§ **Activity**
Tell how many lines in the listing below contain the word "GenerationSoftware", giving the number alone.

§ **Provided entries**
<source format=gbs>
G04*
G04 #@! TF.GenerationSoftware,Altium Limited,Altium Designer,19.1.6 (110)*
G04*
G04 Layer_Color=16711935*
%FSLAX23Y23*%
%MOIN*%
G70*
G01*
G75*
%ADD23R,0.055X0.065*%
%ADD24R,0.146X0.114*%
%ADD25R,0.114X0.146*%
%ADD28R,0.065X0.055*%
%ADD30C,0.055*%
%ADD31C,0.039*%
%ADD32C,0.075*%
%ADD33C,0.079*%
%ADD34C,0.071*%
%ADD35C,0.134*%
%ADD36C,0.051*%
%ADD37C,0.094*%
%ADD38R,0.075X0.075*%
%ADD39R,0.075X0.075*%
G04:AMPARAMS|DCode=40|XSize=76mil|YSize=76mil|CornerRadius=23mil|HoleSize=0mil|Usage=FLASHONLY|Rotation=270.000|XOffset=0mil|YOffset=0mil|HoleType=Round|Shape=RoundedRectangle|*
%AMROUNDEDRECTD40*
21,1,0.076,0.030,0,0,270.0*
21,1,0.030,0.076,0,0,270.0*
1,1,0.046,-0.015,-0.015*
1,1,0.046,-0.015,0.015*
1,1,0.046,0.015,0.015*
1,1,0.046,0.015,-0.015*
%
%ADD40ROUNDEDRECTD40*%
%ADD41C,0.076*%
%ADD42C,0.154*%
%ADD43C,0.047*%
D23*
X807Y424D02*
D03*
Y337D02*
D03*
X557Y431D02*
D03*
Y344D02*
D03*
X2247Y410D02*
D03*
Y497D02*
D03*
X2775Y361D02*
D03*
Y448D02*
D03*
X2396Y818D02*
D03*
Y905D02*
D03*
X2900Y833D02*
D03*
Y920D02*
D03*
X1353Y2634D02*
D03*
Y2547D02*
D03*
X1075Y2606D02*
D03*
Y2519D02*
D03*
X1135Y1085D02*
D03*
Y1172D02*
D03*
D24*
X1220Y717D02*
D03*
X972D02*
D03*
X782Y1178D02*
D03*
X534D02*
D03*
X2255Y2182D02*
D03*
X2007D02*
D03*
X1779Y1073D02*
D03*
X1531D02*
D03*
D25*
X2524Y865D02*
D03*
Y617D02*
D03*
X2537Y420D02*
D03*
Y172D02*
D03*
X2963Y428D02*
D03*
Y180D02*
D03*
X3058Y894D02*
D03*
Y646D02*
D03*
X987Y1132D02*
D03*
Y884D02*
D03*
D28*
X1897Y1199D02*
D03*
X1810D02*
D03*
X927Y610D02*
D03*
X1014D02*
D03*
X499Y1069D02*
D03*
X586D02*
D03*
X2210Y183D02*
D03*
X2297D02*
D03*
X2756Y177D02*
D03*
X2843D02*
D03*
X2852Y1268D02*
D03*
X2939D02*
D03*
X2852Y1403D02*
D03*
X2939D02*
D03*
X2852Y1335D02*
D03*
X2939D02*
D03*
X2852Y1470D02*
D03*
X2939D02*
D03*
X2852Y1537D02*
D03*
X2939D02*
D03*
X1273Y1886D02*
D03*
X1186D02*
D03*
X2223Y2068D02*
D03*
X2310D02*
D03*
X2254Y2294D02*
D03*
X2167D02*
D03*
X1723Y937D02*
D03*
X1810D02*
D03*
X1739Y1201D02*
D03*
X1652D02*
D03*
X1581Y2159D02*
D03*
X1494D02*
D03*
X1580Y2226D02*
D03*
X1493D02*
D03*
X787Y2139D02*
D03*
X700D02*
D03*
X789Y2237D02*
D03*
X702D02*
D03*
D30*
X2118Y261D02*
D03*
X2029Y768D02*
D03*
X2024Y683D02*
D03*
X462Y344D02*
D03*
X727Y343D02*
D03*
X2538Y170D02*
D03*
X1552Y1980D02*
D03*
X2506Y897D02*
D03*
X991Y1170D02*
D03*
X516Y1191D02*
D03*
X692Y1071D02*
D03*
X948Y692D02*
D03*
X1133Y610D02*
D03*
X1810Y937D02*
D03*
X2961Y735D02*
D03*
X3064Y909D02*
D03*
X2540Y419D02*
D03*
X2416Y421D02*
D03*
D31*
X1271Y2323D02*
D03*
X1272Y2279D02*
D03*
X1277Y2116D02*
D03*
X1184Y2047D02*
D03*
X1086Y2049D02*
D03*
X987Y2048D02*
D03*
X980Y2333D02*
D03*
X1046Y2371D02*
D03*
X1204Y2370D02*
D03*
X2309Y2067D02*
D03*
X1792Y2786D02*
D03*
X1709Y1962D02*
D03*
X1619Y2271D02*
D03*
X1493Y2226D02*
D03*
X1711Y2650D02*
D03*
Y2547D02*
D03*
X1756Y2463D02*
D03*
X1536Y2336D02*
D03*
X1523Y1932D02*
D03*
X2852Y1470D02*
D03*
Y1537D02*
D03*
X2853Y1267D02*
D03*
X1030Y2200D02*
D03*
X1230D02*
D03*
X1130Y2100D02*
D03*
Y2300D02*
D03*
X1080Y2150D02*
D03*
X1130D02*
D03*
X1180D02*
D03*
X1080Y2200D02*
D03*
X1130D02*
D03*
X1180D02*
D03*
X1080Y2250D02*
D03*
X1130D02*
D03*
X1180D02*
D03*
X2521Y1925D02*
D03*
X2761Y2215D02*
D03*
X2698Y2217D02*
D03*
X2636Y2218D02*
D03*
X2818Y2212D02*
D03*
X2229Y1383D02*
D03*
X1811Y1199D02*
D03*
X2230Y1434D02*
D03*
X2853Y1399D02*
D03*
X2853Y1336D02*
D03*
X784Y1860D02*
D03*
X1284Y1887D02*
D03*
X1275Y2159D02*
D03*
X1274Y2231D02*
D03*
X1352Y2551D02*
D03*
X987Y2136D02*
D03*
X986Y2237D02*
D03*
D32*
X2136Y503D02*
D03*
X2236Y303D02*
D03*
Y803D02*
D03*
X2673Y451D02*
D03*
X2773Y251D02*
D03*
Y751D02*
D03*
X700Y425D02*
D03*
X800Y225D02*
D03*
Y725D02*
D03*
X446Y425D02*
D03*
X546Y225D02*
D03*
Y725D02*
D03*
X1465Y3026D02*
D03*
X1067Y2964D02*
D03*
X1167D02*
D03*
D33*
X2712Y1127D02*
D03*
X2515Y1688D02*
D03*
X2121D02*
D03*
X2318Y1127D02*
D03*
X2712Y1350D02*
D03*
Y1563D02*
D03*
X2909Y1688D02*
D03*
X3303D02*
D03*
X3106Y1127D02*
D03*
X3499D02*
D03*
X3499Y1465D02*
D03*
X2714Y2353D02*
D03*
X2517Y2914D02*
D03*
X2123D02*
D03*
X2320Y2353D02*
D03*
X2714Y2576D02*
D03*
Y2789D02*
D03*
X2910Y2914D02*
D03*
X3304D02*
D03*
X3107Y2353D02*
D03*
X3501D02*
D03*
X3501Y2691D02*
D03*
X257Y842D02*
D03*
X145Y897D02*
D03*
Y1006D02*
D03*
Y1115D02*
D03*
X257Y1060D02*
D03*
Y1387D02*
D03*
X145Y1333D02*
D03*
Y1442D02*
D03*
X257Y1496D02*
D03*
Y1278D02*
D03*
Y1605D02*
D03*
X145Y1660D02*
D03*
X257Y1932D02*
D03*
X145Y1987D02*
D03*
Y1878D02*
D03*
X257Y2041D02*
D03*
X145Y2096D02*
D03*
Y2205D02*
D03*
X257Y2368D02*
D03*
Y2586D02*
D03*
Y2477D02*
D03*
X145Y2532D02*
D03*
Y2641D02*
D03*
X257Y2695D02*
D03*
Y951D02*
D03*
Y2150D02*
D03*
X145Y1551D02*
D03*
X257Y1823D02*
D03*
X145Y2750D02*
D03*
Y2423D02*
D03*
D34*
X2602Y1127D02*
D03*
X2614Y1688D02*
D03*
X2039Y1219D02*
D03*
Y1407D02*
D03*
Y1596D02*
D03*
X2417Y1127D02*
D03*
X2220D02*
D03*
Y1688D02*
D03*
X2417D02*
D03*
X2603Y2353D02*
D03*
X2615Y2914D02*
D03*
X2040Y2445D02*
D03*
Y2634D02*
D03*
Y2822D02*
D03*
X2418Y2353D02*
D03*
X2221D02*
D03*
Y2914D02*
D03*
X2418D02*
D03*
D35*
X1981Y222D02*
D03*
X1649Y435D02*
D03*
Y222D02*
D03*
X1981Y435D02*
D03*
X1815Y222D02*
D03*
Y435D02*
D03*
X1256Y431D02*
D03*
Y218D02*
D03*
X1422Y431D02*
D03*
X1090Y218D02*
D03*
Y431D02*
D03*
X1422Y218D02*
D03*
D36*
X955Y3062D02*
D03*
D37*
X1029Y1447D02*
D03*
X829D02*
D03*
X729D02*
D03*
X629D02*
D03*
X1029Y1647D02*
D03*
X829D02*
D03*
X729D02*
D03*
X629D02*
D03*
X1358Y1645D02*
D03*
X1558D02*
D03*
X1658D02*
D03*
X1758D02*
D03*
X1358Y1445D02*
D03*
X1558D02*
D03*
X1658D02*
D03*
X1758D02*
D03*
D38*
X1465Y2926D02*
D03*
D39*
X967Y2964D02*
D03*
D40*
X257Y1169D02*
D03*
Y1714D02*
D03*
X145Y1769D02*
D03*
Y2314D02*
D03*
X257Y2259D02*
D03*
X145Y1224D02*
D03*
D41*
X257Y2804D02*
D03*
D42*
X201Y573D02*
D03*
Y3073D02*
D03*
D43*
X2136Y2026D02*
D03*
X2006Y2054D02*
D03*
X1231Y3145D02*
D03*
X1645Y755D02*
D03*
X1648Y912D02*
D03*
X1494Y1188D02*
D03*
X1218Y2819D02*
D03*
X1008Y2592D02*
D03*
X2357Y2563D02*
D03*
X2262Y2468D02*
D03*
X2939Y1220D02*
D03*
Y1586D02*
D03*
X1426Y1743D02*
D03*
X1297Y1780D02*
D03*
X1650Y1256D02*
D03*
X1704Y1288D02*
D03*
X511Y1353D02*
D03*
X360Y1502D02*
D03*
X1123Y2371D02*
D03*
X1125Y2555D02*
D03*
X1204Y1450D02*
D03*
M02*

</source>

...

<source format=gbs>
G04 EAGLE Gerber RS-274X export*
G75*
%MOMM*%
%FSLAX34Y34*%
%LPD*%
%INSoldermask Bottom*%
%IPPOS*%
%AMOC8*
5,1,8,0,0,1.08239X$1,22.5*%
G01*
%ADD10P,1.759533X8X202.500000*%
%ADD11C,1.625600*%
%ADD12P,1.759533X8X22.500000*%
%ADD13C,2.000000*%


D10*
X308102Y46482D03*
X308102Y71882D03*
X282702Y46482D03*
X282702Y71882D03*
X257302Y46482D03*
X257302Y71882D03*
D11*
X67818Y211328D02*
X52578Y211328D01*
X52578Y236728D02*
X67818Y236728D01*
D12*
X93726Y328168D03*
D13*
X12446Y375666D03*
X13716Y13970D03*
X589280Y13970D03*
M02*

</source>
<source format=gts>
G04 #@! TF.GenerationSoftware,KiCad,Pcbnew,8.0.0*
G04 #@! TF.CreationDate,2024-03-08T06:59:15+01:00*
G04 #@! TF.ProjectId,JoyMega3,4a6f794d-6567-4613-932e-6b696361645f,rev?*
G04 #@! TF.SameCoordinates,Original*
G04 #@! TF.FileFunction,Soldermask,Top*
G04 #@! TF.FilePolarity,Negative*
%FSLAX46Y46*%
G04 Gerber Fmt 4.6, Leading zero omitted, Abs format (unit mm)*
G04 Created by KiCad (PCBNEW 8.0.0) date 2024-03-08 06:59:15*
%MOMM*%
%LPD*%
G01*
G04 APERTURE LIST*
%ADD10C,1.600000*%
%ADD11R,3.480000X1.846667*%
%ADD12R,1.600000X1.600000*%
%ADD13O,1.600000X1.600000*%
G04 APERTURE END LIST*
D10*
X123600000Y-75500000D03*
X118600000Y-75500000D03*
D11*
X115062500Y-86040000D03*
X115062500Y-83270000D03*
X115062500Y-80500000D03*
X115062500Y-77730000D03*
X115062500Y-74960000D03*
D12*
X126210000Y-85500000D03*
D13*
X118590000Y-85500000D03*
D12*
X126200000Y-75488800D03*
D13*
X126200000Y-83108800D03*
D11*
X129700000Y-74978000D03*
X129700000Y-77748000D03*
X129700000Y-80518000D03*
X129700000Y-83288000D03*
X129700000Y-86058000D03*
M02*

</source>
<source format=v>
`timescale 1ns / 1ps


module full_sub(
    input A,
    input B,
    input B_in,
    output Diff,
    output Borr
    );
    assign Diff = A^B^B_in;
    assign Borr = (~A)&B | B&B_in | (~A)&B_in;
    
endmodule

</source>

§ **Response for this exercise**
2